For lack of anything better to do, she’d started reading through a few magazines left in the room. She scoffed at the article about simultaneous climax and found herself nodding at the article about Marrying Mr. Wrong. It made her think of Jesper. She forced her mind to other things. Then she lay down on the exam table and while her brain turned over and over what might be happening, she nodded off.

It was early morning , 3:30AM by her watch, when her phone chirped, the battery finally giving due notice of impending shut down. She started, surprised she’d slept at all. She’d had the strangest dreams, red rivers of blood flowing down from Jesper’s shoulder as she clawed her fingernails into his flesh.

There was nothing for the cell so she turned it off. Just as she did, she felt the room rock violently.

“What the Hell was that?” She went to the door and started banging on it anew. The hairs on the back of her neck stood up and she strained for a second to listen just as the floor rocked again, almost as if something had hit it.

“Shit!”

She needed to get downstairs. NOW. Her vision focused and, as she grabbed a side of the frame with each hand, she felt this surge of pure, unadulterated power boil from within. She kicked out at the door, convinced she was going to get through it even if she broke her damn leg.
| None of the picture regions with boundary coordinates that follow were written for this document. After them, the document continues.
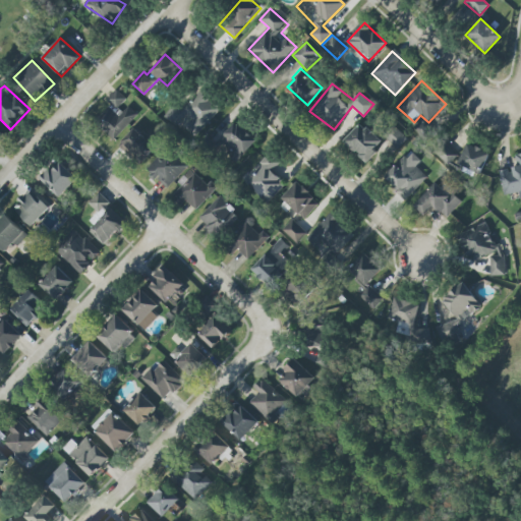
[(222,107),(200,88),(172,118),(193,137),(222,107)]
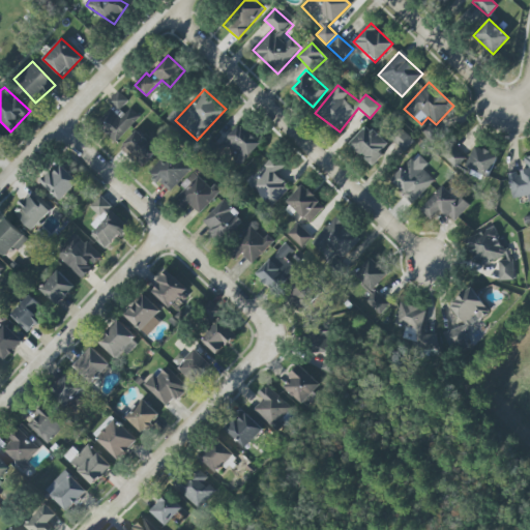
[(139,116),(127,106),(129,102),(117,91),(108,102),(112,107),(96,125),(116,143),(139,116)]
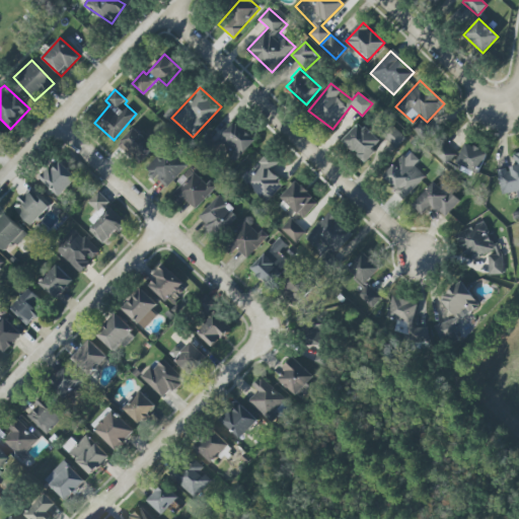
[(237,160),(255,141),(235,121),(217,140),(237,160)]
The door buckled in where her boot splintered it and the force was so strong, the lock popped out off the frame. Stunned with herself, she stood there staring. Her leg hurt like hell and some strange part of her brain realized that she had fractured her thigh but blood was already swelling there, healing her.

“Sonofa…” She didn’t waste any time. She hobbled out the doorway just as the building shook again, this time the sounds of crashing and glass shattering urging her on.